5 School Bus Driver Heroes Who Saved Children's Lives

Honoring Unsung Heroes: School Bus Drivers

Being a school bus driver can be a heroic effort in and of itself; maneuvering a giant vehicle while attempting to keep children quiet and in their seats is quite a feat. But lately, a few bus drivers have gone above and beyond the call of duty -- from saving children from a burning bus to talking down a potential hijacker.

A look at some of the bus drivers who have recently performed duties far beyond their job descriptions:

Leading children off burning buses
North Carolina school bus driver Penny Cooper got 39 elementary schools students safely off a bus after it caught fire Wednesday morning, reports The Washington Post.

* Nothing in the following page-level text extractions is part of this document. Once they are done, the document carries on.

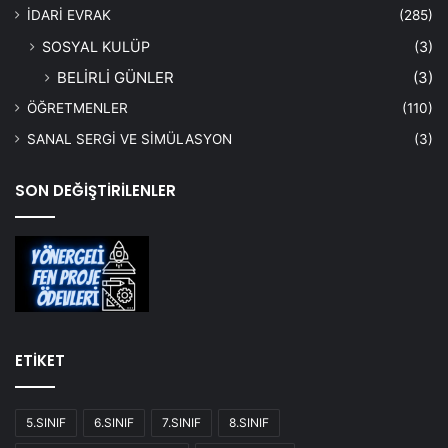
İDARİ EVRAK
(285)
SOSYAL KULÜP
(3)
BELİRLİ GÜNLER
(3)
ÖĞRETMENLER
(110)
SANAL SERGİ VE SİMÜLASYON
(3)
SON DEĞİŞTİRİLENLER
ETİKET
5.SINIF
6.SINIF
7.SINIF
8.SINIF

When students noticed smoke coming from the back of the vehicle, Cooper pulled over and evacuated everyone through the front; she then re-entered the bus to make sure all the students were off. No one was injured in the fire, but the flames were so hot they melted the windows and tires.

In bizarrely similar news, just a few weeks earlier, another North Carolina bus driver, Brenda Morgan, got 12 students off of a burning bus before it exploded.

She noticed smoke and the smell of burning rubber; after pulling over on the highway to check the brakes, she drove the bus to a safer location and evacuated the students. By the time the fire department arrived, the bus was fully engulfed in flames.

"In a moment like that you don't panic, you do what's best for the students and yourself," Morgan told The Robesonian.

With this onslaught of burning school buses, it's lucky North Carolina has so many quick-thinking drivers.

Getting a potential hijacker to relinquish his weapon
On Monday, North Carolina bus driver Evans Okoduwa talked down a gun-wielding seventh grader who tried to hijack the school bus to Washington so he could shoot government officials, witnesses told WSOC-TV.

Okoduwa was driving the bus when the student approached him with a gun. But after talking to the student, Okoduwa was able to get him to hand it over.

"I asked him what was going on and if everything was OK," Okoduwa told ABC News. "He wasn't crying, but there was definitely a look that convinced me he wasn't playing either."

The suspect and seven other students on the bus were unharmed.

Saving choking students
California school bus driver Danny Waldrum saved the life of a choking 13-year-old special needs student earlier this month. Waldrum, a retired law enforcement officer, was driving his bus to school one morning when he noticed that his only rider was choking, reports CBS Sacramento.

He pulled over and called 9-1-1, checked to see if the boy was breathing and then administered an abdominal thrust that dislodged a small pebble from the boy's throat. Rescuers arrived shortly thereafter and credited Waldrum with saving the teen's life.

In March, Michigan school bus driver Michelle Babcock heard a commotion and looked in her mirror to see a first-grader red-faced and gasping for breath. She pulled over and successfully performed the Heimlich maneuver on the choking 6-year-old, causing a small jawbreaker to pop out of his mouth.

She was honored by the Board of Education for heroism.